## AIM OF THE EXERCISE
Every line of the records below that holds the word "lines" should be copied out.

═════ RECORDS TO USE ═════

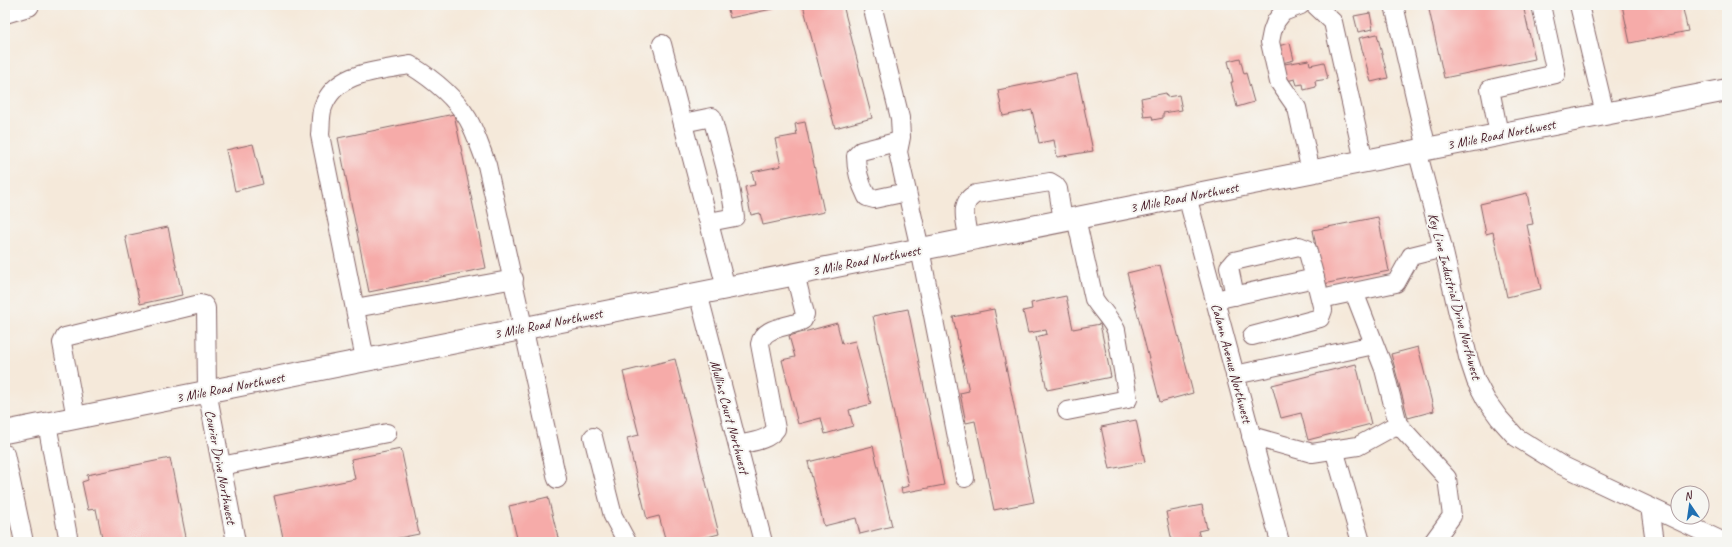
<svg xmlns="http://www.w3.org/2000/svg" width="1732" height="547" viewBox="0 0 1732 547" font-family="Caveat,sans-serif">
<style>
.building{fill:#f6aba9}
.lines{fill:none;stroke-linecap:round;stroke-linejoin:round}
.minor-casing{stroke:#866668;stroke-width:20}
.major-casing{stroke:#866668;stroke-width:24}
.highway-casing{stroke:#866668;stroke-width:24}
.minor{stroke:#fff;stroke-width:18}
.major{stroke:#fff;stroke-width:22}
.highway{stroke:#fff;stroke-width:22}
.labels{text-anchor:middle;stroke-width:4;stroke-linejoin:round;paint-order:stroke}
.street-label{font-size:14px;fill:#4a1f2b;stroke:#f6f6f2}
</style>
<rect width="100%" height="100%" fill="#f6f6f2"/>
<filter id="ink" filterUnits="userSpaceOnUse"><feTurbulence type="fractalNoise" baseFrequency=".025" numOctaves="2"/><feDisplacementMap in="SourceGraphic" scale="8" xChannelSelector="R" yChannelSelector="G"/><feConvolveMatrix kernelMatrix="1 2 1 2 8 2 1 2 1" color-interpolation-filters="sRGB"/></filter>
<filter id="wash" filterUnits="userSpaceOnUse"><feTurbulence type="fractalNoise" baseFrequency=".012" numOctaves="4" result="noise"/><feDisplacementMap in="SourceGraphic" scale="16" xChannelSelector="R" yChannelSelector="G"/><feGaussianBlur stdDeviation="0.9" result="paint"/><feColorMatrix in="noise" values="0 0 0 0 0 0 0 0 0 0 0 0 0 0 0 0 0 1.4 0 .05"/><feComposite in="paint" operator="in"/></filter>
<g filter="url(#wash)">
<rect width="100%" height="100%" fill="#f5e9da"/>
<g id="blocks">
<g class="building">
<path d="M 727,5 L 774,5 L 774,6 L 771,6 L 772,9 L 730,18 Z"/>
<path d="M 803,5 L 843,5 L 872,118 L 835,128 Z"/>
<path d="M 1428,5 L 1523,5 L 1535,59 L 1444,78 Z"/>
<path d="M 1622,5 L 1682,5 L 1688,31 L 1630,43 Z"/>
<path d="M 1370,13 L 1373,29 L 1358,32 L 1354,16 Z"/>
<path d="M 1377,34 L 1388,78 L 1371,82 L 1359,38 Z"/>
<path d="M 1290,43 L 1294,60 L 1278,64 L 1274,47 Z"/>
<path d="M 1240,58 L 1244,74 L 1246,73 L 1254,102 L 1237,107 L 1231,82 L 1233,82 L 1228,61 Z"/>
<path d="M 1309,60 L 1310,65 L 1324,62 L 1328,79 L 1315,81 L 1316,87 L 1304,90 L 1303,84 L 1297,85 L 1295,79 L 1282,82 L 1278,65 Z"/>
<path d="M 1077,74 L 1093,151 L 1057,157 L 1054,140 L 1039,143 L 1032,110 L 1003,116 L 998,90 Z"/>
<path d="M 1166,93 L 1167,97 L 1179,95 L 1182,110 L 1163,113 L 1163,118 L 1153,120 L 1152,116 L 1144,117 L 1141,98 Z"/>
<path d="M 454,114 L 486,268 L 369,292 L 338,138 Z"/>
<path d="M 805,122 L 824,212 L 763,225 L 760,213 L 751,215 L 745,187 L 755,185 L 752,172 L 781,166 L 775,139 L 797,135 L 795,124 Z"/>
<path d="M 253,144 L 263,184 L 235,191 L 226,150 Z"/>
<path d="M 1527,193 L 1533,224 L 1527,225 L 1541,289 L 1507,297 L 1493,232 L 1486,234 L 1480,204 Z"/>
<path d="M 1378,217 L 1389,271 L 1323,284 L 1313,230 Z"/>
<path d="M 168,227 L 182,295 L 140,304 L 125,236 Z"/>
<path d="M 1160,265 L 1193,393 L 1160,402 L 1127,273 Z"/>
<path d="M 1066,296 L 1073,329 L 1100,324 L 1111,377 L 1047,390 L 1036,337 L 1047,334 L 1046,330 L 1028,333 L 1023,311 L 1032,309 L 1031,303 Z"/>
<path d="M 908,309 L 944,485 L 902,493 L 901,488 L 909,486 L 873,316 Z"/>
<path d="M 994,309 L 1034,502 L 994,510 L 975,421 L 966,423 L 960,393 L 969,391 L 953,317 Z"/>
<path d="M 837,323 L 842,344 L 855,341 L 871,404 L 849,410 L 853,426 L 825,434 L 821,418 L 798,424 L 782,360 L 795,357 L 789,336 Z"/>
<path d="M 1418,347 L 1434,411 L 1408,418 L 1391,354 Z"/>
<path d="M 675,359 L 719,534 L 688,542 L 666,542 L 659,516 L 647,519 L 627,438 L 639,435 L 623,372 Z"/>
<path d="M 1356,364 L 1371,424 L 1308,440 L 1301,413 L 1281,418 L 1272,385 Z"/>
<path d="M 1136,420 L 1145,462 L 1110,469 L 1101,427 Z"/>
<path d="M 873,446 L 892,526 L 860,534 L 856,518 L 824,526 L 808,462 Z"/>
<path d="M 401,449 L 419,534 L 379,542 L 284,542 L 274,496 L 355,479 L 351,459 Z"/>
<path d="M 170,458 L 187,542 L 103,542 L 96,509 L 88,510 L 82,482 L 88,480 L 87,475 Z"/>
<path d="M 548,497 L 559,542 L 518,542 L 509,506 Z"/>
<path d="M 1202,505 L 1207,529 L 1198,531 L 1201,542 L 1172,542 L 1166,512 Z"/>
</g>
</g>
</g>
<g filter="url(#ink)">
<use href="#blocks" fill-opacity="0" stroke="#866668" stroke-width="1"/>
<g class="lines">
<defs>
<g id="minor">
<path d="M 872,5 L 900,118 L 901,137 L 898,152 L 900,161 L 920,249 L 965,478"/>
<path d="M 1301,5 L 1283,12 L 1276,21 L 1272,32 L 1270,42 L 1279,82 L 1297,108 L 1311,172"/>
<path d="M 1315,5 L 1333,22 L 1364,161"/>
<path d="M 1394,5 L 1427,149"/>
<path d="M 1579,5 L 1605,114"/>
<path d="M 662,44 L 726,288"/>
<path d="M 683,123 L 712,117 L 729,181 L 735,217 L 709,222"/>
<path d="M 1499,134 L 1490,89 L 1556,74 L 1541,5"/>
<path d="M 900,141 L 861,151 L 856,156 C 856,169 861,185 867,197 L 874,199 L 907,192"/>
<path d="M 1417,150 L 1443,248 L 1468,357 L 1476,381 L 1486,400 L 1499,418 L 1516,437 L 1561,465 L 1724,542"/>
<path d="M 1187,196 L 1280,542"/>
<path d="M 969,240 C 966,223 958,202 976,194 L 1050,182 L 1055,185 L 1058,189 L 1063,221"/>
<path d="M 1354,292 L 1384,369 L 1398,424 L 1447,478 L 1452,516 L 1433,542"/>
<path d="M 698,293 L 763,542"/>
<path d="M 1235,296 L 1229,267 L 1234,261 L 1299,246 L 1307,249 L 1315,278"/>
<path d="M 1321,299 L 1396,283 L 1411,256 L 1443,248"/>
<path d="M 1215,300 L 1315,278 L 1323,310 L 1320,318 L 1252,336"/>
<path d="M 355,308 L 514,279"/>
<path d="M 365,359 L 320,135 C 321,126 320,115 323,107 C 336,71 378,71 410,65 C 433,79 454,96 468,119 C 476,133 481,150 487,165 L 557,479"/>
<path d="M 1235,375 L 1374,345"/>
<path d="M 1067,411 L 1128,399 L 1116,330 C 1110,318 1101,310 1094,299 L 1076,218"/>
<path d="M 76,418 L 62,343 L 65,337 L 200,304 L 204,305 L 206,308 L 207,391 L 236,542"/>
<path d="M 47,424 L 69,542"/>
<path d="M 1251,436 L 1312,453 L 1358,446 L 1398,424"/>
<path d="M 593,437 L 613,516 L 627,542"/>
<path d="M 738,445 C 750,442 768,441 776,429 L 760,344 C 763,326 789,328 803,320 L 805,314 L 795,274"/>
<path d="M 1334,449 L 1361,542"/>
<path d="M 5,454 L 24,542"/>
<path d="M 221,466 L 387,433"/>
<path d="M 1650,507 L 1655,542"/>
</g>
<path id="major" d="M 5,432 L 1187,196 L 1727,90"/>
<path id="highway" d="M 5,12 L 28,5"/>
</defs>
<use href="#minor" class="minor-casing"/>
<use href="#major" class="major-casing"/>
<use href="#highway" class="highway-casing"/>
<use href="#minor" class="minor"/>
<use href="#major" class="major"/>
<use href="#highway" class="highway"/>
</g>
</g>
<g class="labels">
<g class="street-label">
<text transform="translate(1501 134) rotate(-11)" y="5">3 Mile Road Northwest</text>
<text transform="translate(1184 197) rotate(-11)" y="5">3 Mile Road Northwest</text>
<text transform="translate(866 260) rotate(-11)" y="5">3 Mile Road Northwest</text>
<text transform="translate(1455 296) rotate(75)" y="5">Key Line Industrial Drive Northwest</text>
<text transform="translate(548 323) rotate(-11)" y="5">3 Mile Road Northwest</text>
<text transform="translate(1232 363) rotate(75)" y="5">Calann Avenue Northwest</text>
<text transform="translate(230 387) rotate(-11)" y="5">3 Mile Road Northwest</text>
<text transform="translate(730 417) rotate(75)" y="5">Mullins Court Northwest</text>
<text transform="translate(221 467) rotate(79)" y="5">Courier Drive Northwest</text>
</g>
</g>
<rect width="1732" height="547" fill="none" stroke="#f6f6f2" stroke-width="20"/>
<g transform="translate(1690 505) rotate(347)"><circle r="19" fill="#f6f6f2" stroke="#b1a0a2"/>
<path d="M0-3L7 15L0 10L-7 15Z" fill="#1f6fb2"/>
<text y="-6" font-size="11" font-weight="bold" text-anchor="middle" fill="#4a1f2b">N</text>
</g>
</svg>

═════

## YOUR SOLUTION
.lines{fill:none;stroke-linecap:round;stroke-linejoin:round}
<g class="lines">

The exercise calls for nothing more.